**Short task**:
Arrange the data, starting with the line that contains "Rendered at 1241 by 1754 pixels." and going on through the line that contains "text Fonte: Os", as a two-column CSV with the columns input and output, one row for each input and its output. Quote each field and replace line breaks with spaces.

**Provided records**:
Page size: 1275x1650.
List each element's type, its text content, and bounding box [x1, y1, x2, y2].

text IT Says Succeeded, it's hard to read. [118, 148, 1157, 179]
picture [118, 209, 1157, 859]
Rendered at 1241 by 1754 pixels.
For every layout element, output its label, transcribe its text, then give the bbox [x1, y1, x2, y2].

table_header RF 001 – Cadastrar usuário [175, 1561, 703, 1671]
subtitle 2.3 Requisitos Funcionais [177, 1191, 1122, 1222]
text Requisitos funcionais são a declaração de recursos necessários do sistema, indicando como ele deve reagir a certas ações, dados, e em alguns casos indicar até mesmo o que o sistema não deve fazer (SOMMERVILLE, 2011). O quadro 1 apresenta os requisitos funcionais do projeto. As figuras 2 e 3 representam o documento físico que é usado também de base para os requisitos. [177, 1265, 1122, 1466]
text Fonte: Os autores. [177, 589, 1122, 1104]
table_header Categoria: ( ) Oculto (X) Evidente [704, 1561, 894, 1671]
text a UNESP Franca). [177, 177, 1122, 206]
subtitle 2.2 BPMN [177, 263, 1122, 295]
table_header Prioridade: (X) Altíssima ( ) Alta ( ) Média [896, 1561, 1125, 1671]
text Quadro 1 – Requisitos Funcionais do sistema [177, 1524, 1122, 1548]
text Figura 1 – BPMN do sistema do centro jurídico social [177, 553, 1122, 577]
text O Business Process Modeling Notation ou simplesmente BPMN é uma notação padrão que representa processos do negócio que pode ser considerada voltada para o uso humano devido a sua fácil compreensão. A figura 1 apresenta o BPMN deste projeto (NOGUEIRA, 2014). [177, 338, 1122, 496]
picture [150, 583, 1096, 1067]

**The answer**:
input,output
"Rendered at 1241 by 1754 pixels. For every layout element, output its label, transcribe its text, then give the bbox [x1, y1, x2, y2].","table_header RF 001 – Cadastrar usuário [175, 1561, 703, 1671] subtitle 2.3 Requisitos Funcionais [177, 1191, 1122, 1222] text Requisitos funcionais são a declaração de recursos necessários do sistema, indicando como ele deve reagir a certas ações, dados, e em alguns casos indicar até mesmo o que o sistema não deve fazer (SOMMERVILLE, 2011). O quadro 1 apresenta os requisitos funcionais do projeto. As figuras 2 e 3 representam o documento físico que é usado também de base para os requisitos. [177, 1265, 1122, 1466] text Fonte: Os autores. [177, 589, 1122, 1104]"